By Michael Regan
The Tonawanda News
The New York State Department of Environmental Conservation says it has no plans to remove one of two air monitoring devices located in the heart of a heavily industrialized area despite claims by a local environmental group to the contrary.
The Clean Air Coalition of Western New York said a DEC representative informed the organization in October that one of the monitors “may be removed” following an internal review by the state that is examining more than 80 such locations as a cost-saving measure.
But that doesn’t mean that a decision has yet been rendered, according to Rebecca Newberry, program director of the coalition.
“They’re correct in stating that nobody currently has plans to discontinue the monitors,” she said. “But in March that review will be public. What we’re doing is being proactive. We need to keep those monitors here.”
The coalition launched a petition campaign in the last few weeks to counter any removal, Newberry said.
In an email correspondence with the Tonawanda News, a DEC spokesperson said there are no plans to shut down either the Grand Island Boulevard or Brookside Terrace monitoring sites in 2012.
The email also noted the DEC is in the process of completing an annual statewide air monitoring network review, and once it is complete a public notice will be published, presumably in May. At that time, a network review may contain a proposal to shut down one or more monitoring sites statewide toward the end of the year.
It is not anticipated, though, that the review will affect the Tonawanda sites, the spokesperson indicated.
Newberry said her organization will remain persistent in its efforts to send a message to the state.
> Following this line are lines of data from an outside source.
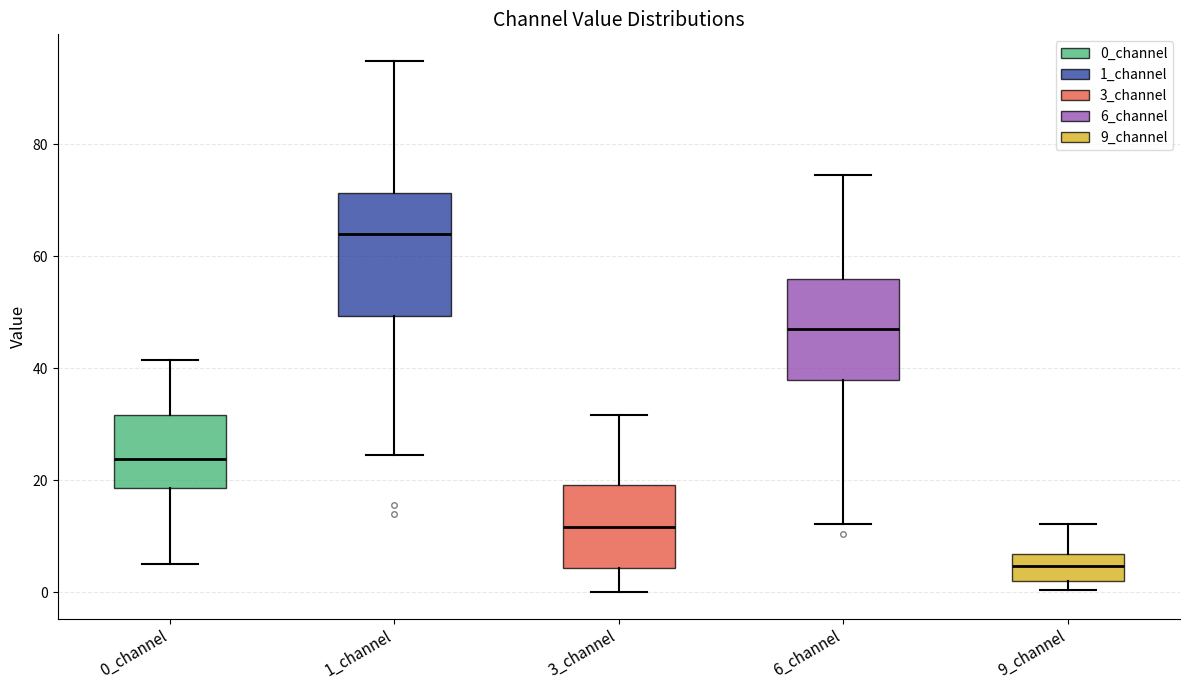

Which box is the tallest, from its lower edge to its upper edge?

1_channel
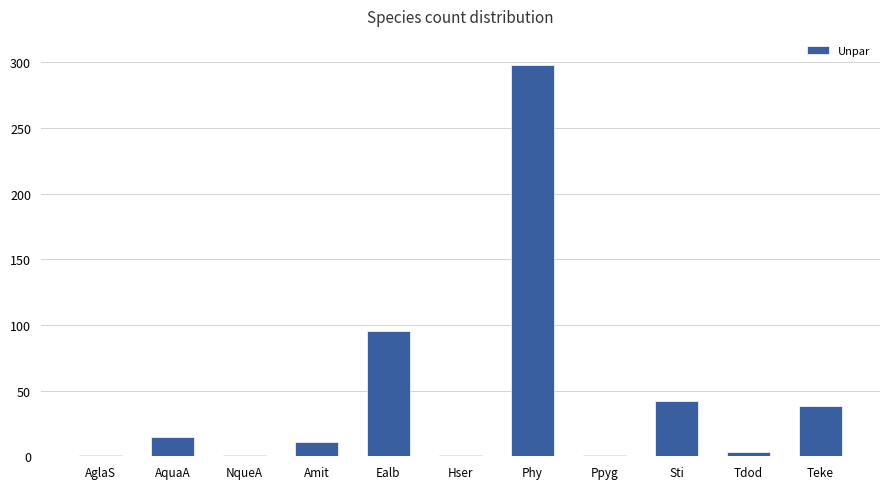

Reading right to left, what are all the values shown in this chart?

Teke=38	Tdod=3	Sti=42	Ppyg=1	Phy=298	Hser=1	Ealb=95	Amit=11	NqueA=1	AquaA=15	AglaS=1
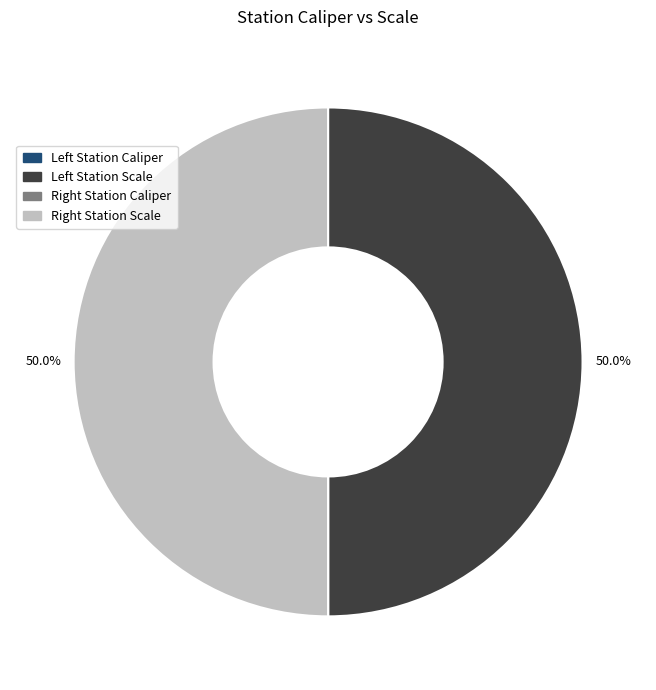

What is the largest slice in the pie chart?

Left Station Scale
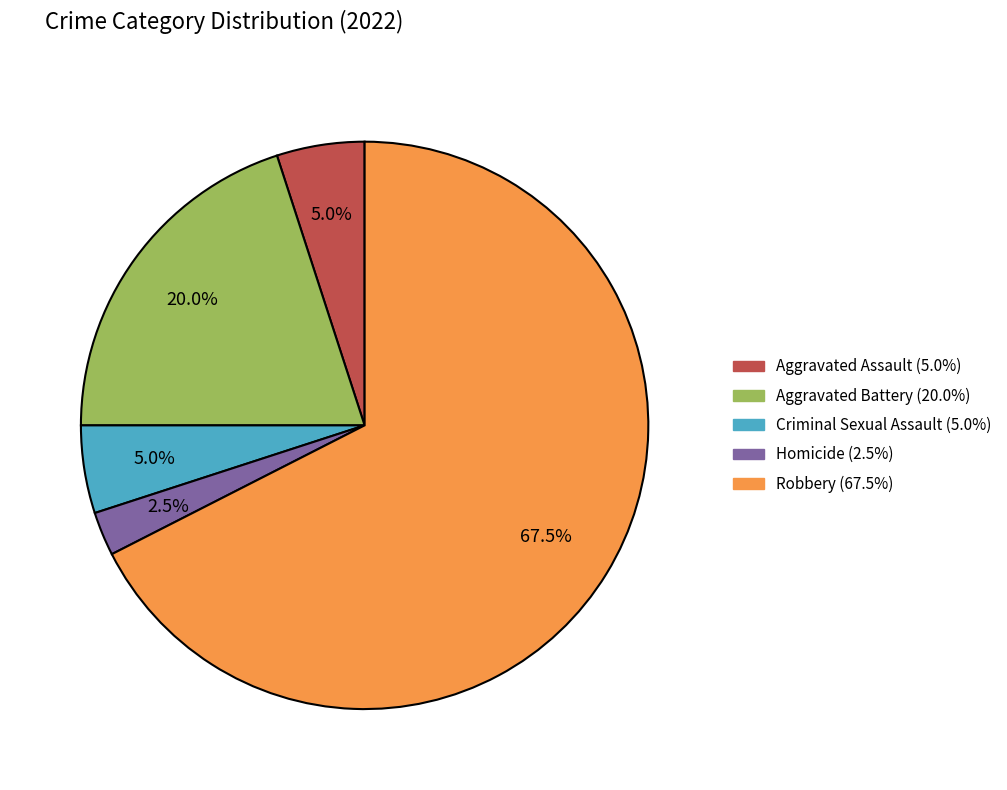

Does any single category account for the majority?

Yes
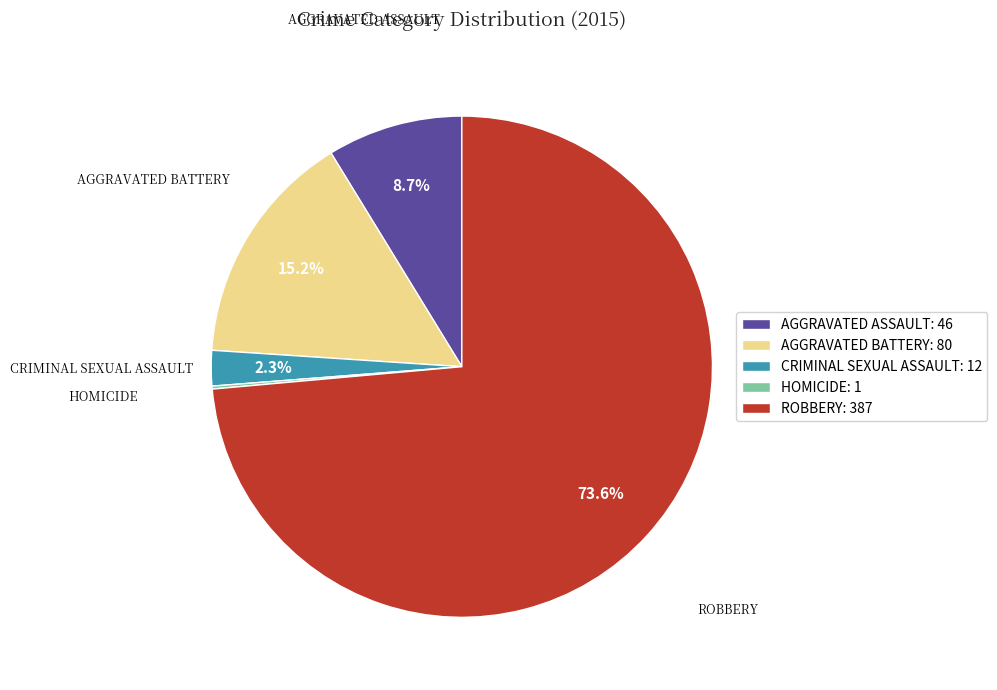

Does ROBBERY: 387 represent more than half of the total?

Yes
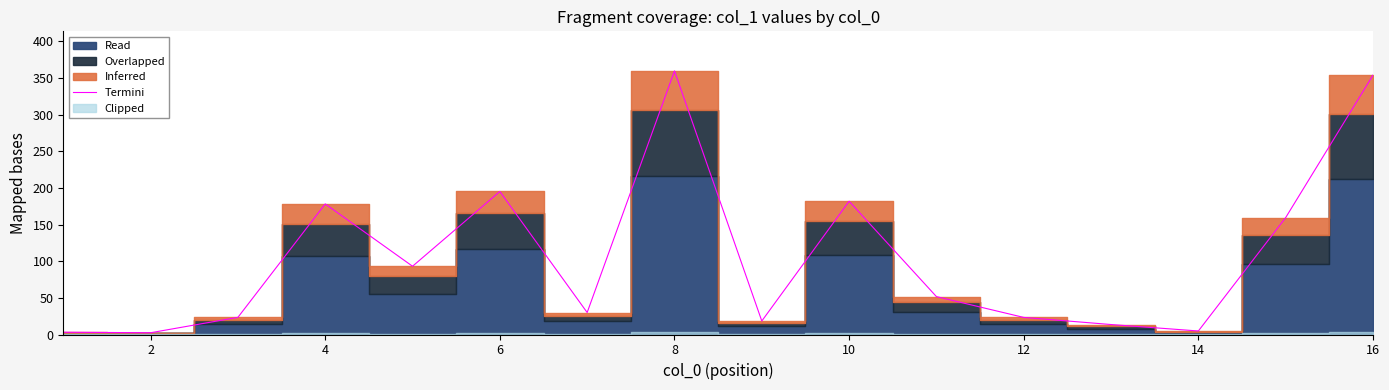

What is the maximum value for Termini?

359.6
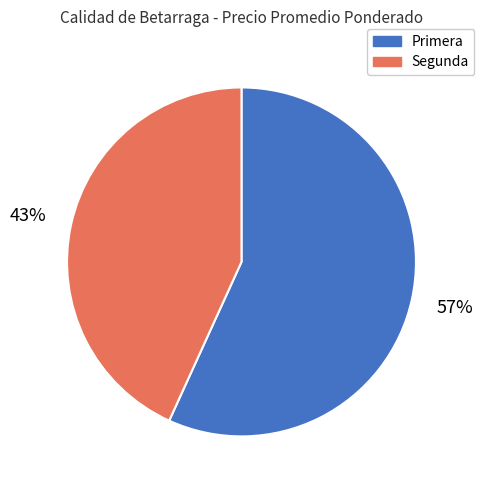

Rank the categories by value from highest to lowest.

Primera, Segunda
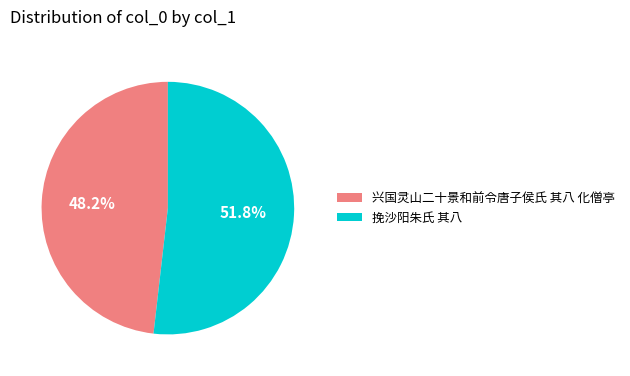

Which category accounts for the majority?

挽沙阳朱氏 其八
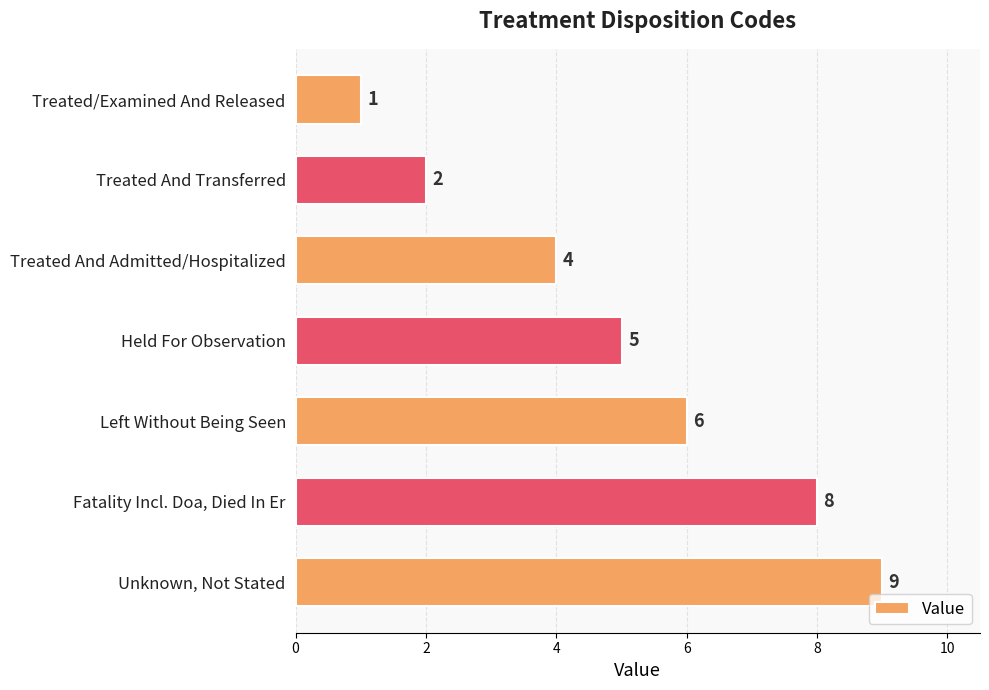

At which label is the value closest to 5?

Held For Observation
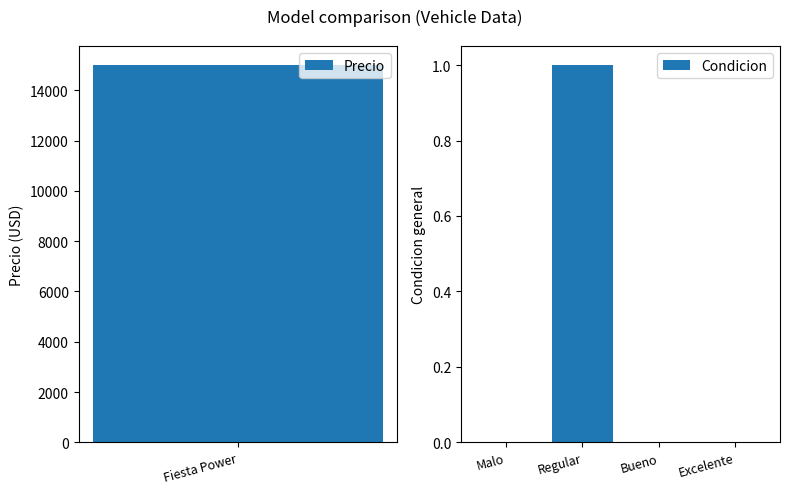

Is it true that Condicion equals 0 at Excelente?

True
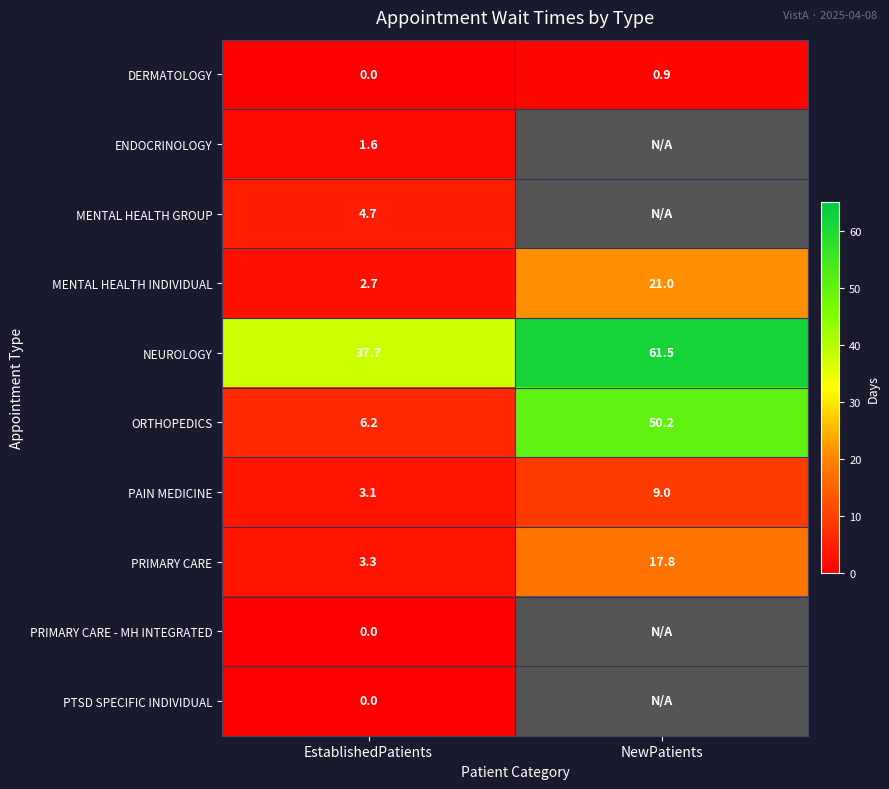

How many distinct data groups are displayed?

10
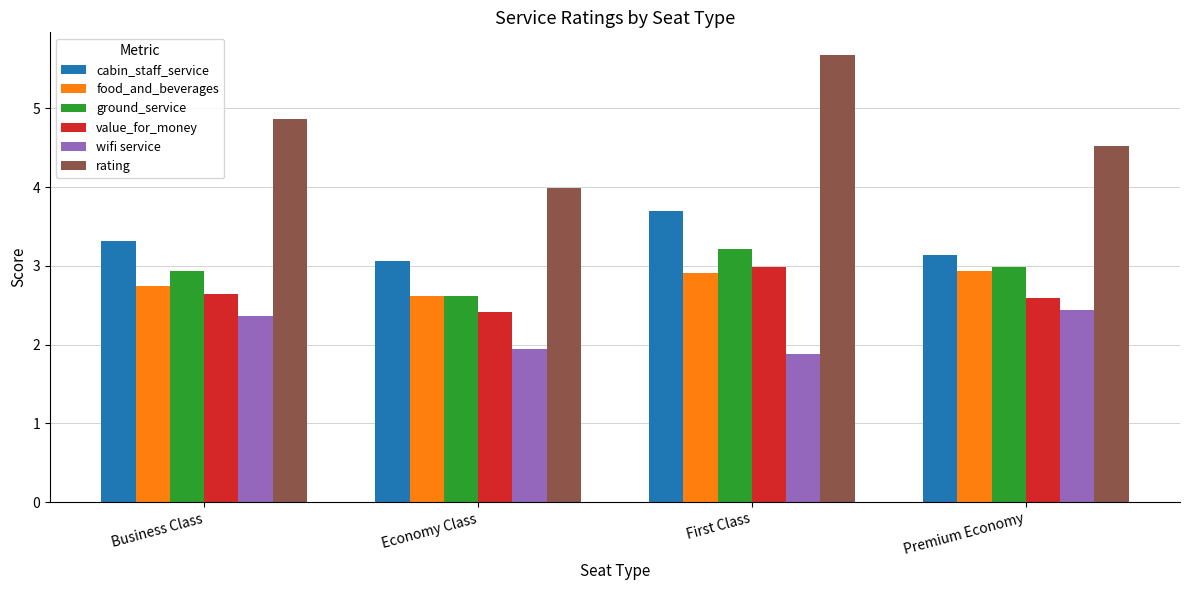

Which series changed the most between Business Class and Economy Class?

rating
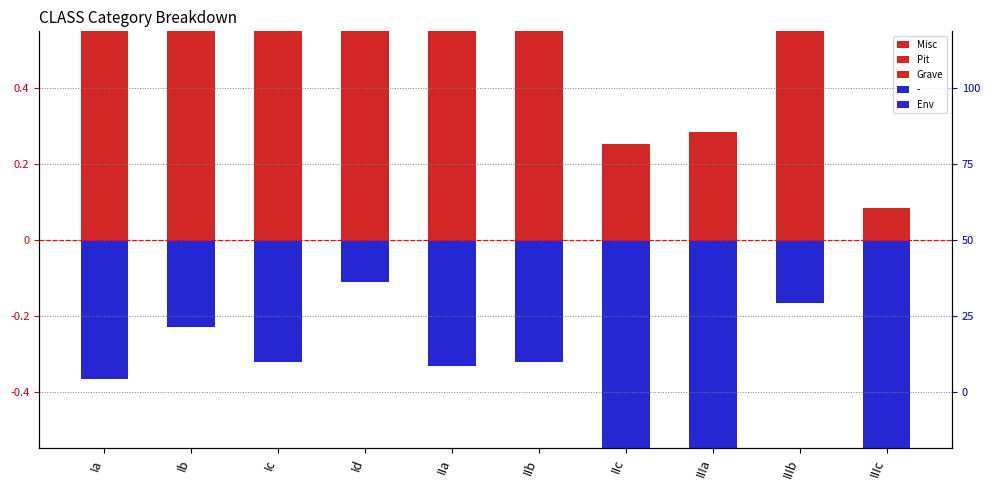

Which label corresponds to the smallest value in the chart?

IIIc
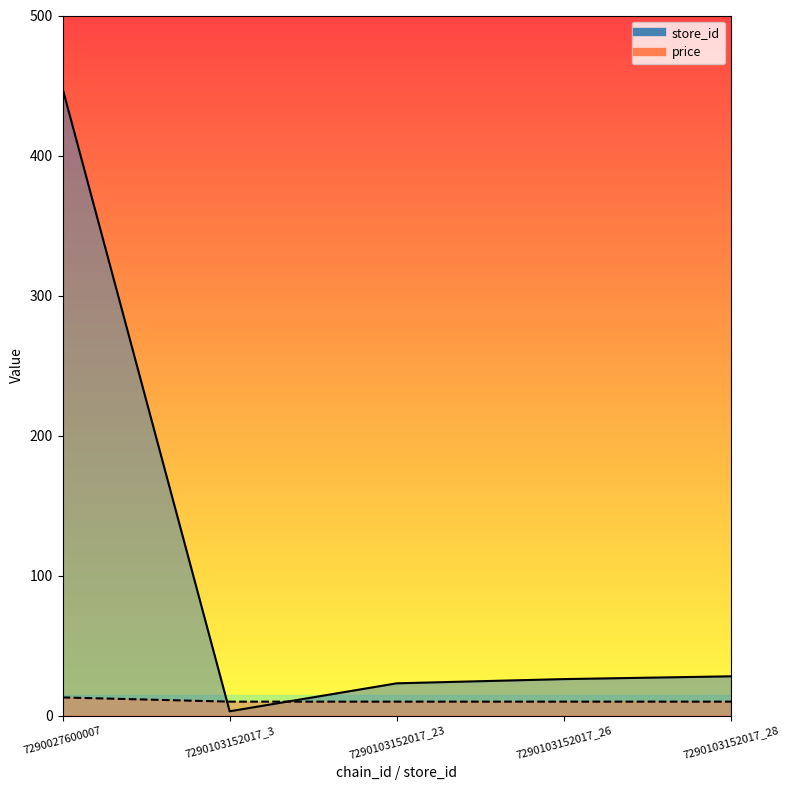

At which category is the sum across all series the highest?

7290027600007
She said the Tonawandas used to have four monitoring sites following a finding the Tonawanda Coke plant on River Road was emitting more than 30 times the legal limits of benzene into the air through its production process.
Newberry said the monitors have shown benzene and formaldehyde levels are still high — and while benzene levels have dropped significantly at the coke plant, part of that is due to a decrease in production because of a poor economy.
So far the coalition has more than 700 signatures on a petition they will send to the DEC in the near future.
“Our concern is what happens when production goes up,” she said. “Without those monitors, there’s no way of knowing if things are increasing or decreasing.”